I logged into WP at mysite.com/wordpress/wp-login.php as Admin.

I checked under Settings > General and found:

Wordpress Address (URL) – http://mysite.com/wordpress
Site Address (URL) – http://mysite.com/wordpress

I checked the page called Employer Base and it has the address:

http://mysite.com/wordpress/employer-base

I checked the iframe which is generated by the Advanced iFrame plugin. It looks like this:

[advanced_iframe securitykey=”da39a3ee5e6b4b0d3255bfef95601890afd80709″ src=”http://mysite.com/employerbase/Employer_list.php” width=”100%” height=”1000px”]

I clicked View Page from the WP backend while logged in as Admin. The page displays normally except where the iFrame is located. Where the iFrame is located it reads:

Permission Denied!

Permissions for the file mysite.com/wordpress/wp-load.php are set at 755.

Do you have any other thoughts on what I should change to make this work?

Permissions denied is not from the FTP, it’s from the exit in your code.

I don’t know why it’s not working. Did you verify that wp-load.php is being included properly? Try [hilite mono]include_once("/wordpress/wp-load.php");[/hilite] Not sure if it’ll make a difference, but that’ how I’d write it.

Does Employer_list.php use other files from the /employerbase folder? If not, why not just copy the code from Employer_list.php and paste it straight into the WP page you’re trying to put it in with an iframe?

I tried the change you suggested. It returned this error:

Warning: include_once(/wordpress/wp-load.php) [function.include-once]: failed to open stream: No such file or directory in /home/nocojo5/public_html/employerbase/Employer_list.php on line 2

Warning: include_once() [function.include]: Failed opening ‘/wordpress/wp-load.php’ for inclusion (include_path=’.:/usr/lib/php:/usr/local/lib/php:/home/nocojo5/php’) in /home/nocojo5/public_html/employerbase/Employer_list.php on line 2

Fatal error: Call to undefined function current_user_can() in /home/nocojo5/public_html/employerbase/Employer_list.php on line 3

I changed it back to ../wordpress and get “permission denied”.

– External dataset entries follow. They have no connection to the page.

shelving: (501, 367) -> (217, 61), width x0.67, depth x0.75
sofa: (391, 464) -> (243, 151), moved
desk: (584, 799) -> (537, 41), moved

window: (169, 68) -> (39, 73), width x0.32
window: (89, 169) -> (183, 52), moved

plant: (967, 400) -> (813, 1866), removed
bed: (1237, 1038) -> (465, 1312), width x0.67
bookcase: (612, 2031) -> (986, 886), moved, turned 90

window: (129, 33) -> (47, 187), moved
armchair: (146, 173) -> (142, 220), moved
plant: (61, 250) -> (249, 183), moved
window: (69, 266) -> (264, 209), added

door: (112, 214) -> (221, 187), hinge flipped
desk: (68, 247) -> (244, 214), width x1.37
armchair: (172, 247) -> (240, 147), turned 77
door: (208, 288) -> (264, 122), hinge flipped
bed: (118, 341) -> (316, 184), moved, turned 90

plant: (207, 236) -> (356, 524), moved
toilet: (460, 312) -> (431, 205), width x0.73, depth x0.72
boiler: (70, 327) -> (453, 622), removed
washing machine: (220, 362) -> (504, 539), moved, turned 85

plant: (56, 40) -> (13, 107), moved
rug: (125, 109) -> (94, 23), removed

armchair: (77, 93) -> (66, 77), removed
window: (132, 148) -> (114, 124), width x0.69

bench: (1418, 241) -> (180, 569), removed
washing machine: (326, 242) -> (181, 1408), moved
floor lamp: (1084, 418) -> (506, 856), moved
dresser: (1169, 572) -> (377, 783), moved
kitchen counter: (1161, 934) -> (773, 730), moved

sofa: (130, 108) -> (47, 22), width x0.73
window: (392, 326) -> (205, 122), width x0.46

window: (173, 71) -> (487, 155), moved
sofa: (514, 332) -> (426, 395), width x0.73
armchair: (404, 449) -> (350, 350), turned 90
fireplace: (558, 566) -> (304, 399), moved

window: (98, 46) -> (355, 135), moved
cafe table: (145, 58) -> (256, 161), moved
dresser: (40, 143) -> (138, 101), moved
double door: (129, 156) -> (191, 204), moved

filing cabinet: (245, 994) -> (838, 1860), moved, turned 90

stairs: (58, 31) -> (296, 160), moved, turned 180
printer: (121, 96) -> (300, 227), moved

Unfortunately, my main PHP file has lots of includes (so I assume draws from many other files). Here is just the first few lines of code:

<?php
@ini_set("display_errors","1");
@ini_set("display_startup_errors","1");

include("include/dbcommon.php");
add_nocache_headers();

include('include/xtempl.php');
include("include/Employer_variables.php");
include('classes/runnerpage.php');
include('classes/listpage.php');
include("classes/searchpanel.php");
include("classes/searchcontrol.php");
include("classes/searchclause.php");
include("classes/panelsearchcontrol.php");

I have already changed my domain and plan to finish the migration on Friday. I will re-visit this after all of the URLs are set in stone.